Computational Modeling Uncovers Key Sex Differences in Common Heart Rhythm Disorders

Biological sex is a key variable that can significantly impact disease occurrence, presentation, and prognosis. However, females are severely underrepresented in both fundamental disease research and clinical trials. For example, a 2016 review article revealed that less than 30 percent of basic cardiovascular research studies reported the use of either female subjects or subjects of multiple sexes [1]; a similarly low percentage of women are included in clinical cardiovascular studies. Yet the risk of death from cardiovascular disease is not lower in females. In fact, women account for more than 50 percent of deaths due to certain cardiovascular diseases, including atrial fibrillation (AF): a widespread disorder that is characterized by very fast, irregular beating in the upper chambers of the heart. 

The function of the heart as a mechanical pump is critically dependent on its electrical activity. At the cellular level, cardiomyocytes (heart cells that are responsible for contraction) respond to external electric stimuli to generate transient depolarization and repolarization in the voltage difference across the cell membrane. Through bidirectional coupling, the resulting action potentials (APs) prompt transient alterations in intracellular calcium (Ca²⁺) signaling that act on the contractile machinery of myofilaments to mediate contraction and subsequent relaxation. As such, a synchronized and coordinated electrical excitation of cardiomyocytes is crucial for normal contractile function within the heart. Disruptions to electrical excitation patterns cause disorders in the heart rhythm that are known as cardiac arrhythmias.

• _Listed records_:

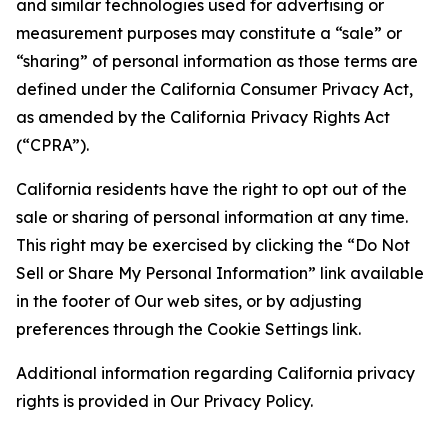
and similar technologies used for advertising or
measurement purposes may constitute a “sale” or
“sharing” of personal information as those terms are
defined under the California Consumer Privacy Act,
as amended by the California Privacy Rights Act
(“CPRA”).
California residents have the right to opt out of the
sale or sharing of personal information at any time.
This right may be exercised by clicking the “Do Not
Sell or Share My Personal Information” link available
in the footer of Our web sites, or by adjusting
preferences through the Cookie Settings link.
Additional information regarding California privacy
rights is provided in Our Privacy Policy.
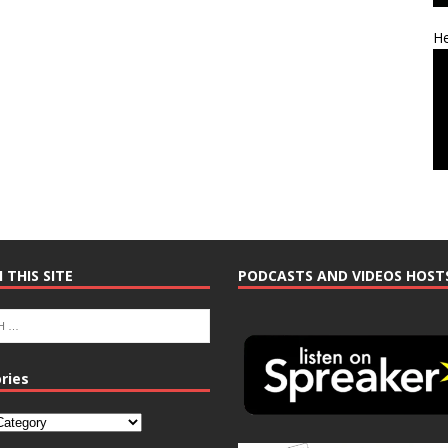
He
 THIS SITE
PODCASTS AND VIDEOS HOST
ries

• _To do_:
1 - In the heart rhythm article, update the part from "The function of" to "as cardiac arrhythmias." by replacing "cardiomyocytes" with "heart muscle cells".
2 - What share of basic cardiovascular research studies reported using female subjects or subjects of multiple sexes, according to the 2016 review cited in the heart rhythm article?

• _Solutions to each task_:
1 -
The function of the heart as a mechanical pump is critically dependent on its electrical activity. At the cellular level, heart muscle cells (heart cells that are responsible for contraction) respond to external electric stimuli to generate transient depolarization and repolarization in the voltage difference across the cell membrane. Through bidirectional coupling, the resulting action potentials (APs) prompt transient alterations in intracellular calcium (Ca²⁺) signaling that act on the contractile machinery of myofilaments to mediate contraction and subsequent relaxation. As such, a synchronized and coordinated electrical excitation of heart muscle cells is crucial for normal contractile function within the heart. Disruptions to electrical excitation patterns cause disorders in the heart rhythm that are known as cardiac arrhythmias.

2 - Less than 30 percent.